カードの券面情報はスマホのカメラとOCR(光学文字認識機能)で照合番号Bを読み取るため、利用者による暗証番号(4桁PIN)の入力は不要で、スムーズに本人確認できるとする。OCRが利用できない場合は手動入力も可能。なお、同アプリは暗証番号の入力には対応しない。
本人確認に用いるスマートフォンには、確認の記録として「確認した日時」と「カードの有効期限(年)」、「セキュリティーコード」が保存され、犯罪収益移転防止法などの法令に基づき事業者が作成する本人確認記録とスマートフォンの記録を照合することで、本人確認事務の正確性と効率性の向上を図れるとする。
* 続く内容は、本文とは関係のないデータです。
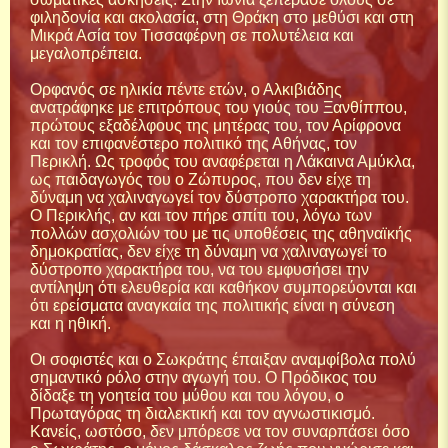
φιληδονία και ακολασία, στη Θράκη στο μεθύσι και στη
Μικρά Ασία τον Τισσαφέρνη σε πολυτέλεια και
μεγαλοπρέπεια.
Ορφανός σε ηλικία πέντε ετών, ο Αλκιβιάδης
ανατράφηκε με επιτρόπους του γιούς του Ξανθίππου,
πρώτους εξαδέλφους της μητέρας του, τον Αρίφρονα
και τον επιφανέστερο πολιτικό της Αθήνας, τον
Περικλή. Ως τροφός του αναφέρεται η Λάκαινα Αμύκλα,
ως παιδαγωγός του ο Ζώπυρος, που δεν είχε τη
δύναμη να χαλιναγωγεί τον δύστροπο χαρακτήρα του.
Ο Περικλής, αν και τον πήρε σπίτι του, λόγω των
πολλών ασχολιών του με τις υποθέσεις της αθηναϊκής
δημοκρατίας, δεν είχε τη δύναμη να χαλιναγωγεί το
δύστροπο χαρακτήρα του, να του εμφυσήσει την
αντίληψη ότι ελευθερία και καθήκον συμπορεύονται και
ότι ερείσματα αναγκαία της πολιτικής είναι η σύνεση
και η ηθική.
Οι σοφιστές και ο Σωκράτης έπαιξαν αναμφίβολα πολύ
σημαντικό ρόλο στην αγωγή του. Ο Πρόδικος του
δίδαξε τη γοητεία του μύθου και του λόγου, ο
Πρωταγόρας τη διαλεκτική και τον αγνωστικισμό.
Κανείς, ωστόσο, δεν μπόρεσε να τον συναρπάσει όσο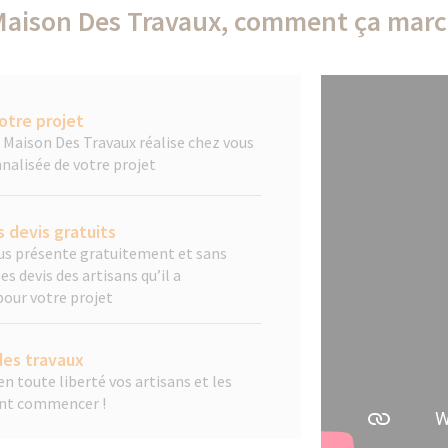
Maison Des Travaux, comment ça marc
otre projet
a Maison Des Travaux réalise chez vous
nalisée de votre projet
 devis gratuits
ous présente gratuitement et sans
 devis des artisans qu’il a
pour votre projet
es travaux
n toute liberté vos artisans et les
ent commencer !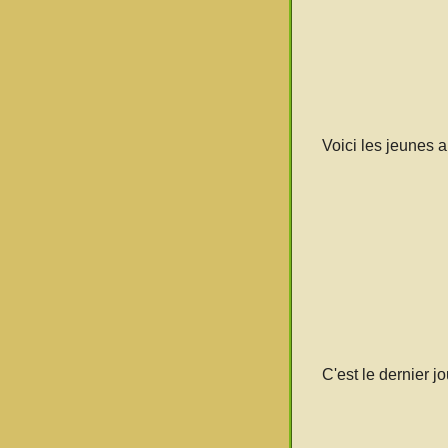
Voici les jeunes 
C'est le dernier j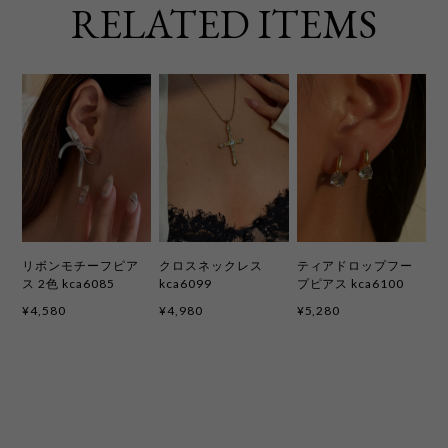
RELATED ITEMS
リボンモチーフピア
クロスネックレス
ティアドロップフー
ス 2色 kca6085
kca6099
プピアス kca6100
¥4,580
¥4,980
¥5,280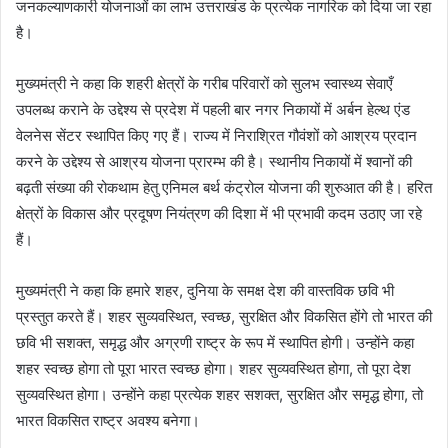
जनकल्याणकारी योजनाओं का लाभ उत्तराखंड के प्रत्येक नागरिक को दिया जा रहा
है।
मुख्यमंत्री ने कहा कि शहरी क्षेत्रों के गरीब परिवारों को सुलभ स्वास्थ्य सेवाएँ
उपलब्ध कराने के उद्देश्य से प्रदेश में पहली बार नगर निकायों में अर्बन हेल्थ एंड
वेलनेस सेंटर स्थापित किए गए हैं। राज्य में निराश्रित गौवंशों को आश्रय प्रदान
करने के उद्देश्य से आश्रय योजना प्रारम्भ की है। स्थानीय निकायों में श्वानों की
बढ़ती संख्या की रोकथाम हेतु एनिमल बर्थ कंट्रोल योजना की शुरुआत की है। हरित
क्षेत्रों के विकास और प्रदूषण नियंत्रण की दिशा में भी प्रभावी कदम उठाए जा रहे
हैं।
मुख्यमंत्री ने कहा कि हमारे शहर, दुनिया के समक्ष देश की वास्तविक छवि भी
प्रस्तुत करते हैं। शहर सुव्यवस्थित, स्वच्छ, सुरक्षित और विकसित होंगे तो भारत की
छवि भी सशक्त, समृद्ध और अग्रणी राष्ट्र के रूप में स्थापित होगी। उन्होंने कहा
शहर स्वच्छ होगा तो पूरा भारत स्वच्छ होगा। शहर सुव्यवस्थित होगा, तो पूरा देश
सुव्यवस्थित होगा। उन्होंने कहा प्रत्येक शहर सशक्त, सुरक्षित और समृद्ध होगा, तो
भारत विकसित राष्ट्र अवश्य बनेगा।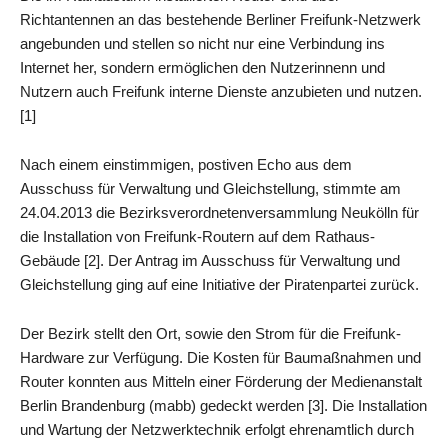
Richtantennen an das bestehende Berliner Freifunk-Netzwerk
angebunden und stellen so nicht nur eine Verbindung ins
Internet her, sondern ermöglichen den Nutzerinnenn und
Nutzern auch Freifunk interne Dienste anzubieten und nutzen.
[1]
Nach einem einstimmigen, postiven Echo aus dem
Ausschuss für Verwaltung und Gleichstellung, stimmte am
24.04.2013 die Bezirksverordnetenversammlung Neukölln für
die Installation von Freifunk-Routern auf dem Rathaus-
Gebäude [2]. Der Antrag im Ausschuss für Verwaltung und
Gleichstellung ging auf eine Initiative der Piratenpartei zurück.
Der Bezirk stellt den Ort, sowie den Strom für die Freifunk-
Hardware zur Verfügung. Die Kosten für Baumaßnahmen und
Router konnten aus Mitteln einer Förderung der Medienanstalt
Berlin Brandenburg (mabb) gedeckt werden [3]. Die Installation
und Wartung der Netzwerktechnik erfolgt ehrenamtlich durch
顧客や住民(利用者)の氏名・住所・生年月日・性別などの個人情報や顔写真は、スマートフォンには保存されない。このため、マイナンバーカードを用いた本人確認を安全に利用できるとのこと。
同アプリ開発の背景としては、2024年6月18日に開かれた犯罪対策閣僚会議において「国民を詐欺から守るための総合対策」が取りまとめられ、この中には「犯罪者のツールを奪う」ための本人確認の実効性の確保に向けた取り組みが盛り込まれている。
具体的には、店頭での手続など対面での本人確認で、マイナンバーカードや運転免許証、在留カードなどのICチップ情報の読み取りによる確実な本人確認を推進し、犯罪の防止をめざすというもの。
口座開設や携帯電話などの契約時の本人確認方法については、非対面取引ではマイナンバーカードの公的個人認証に原則一本化することが決まり、対面取引ではマイナンバーカードや運転免許証、在留カードなどのICチップ情報の読み取りを義務付けることとしている。
本日8月20日(火)にマイナンバーカード対面確認アプリを公開しました。
— デジタル庁 (@digital_jpn) August 20, 2024
マイナンバーカードのICチップを読み取り、格納された本人情報を確認できるアプリです。
事業者や自治体のスタッフが、顧客や住民の本人確認をする際に利用できます。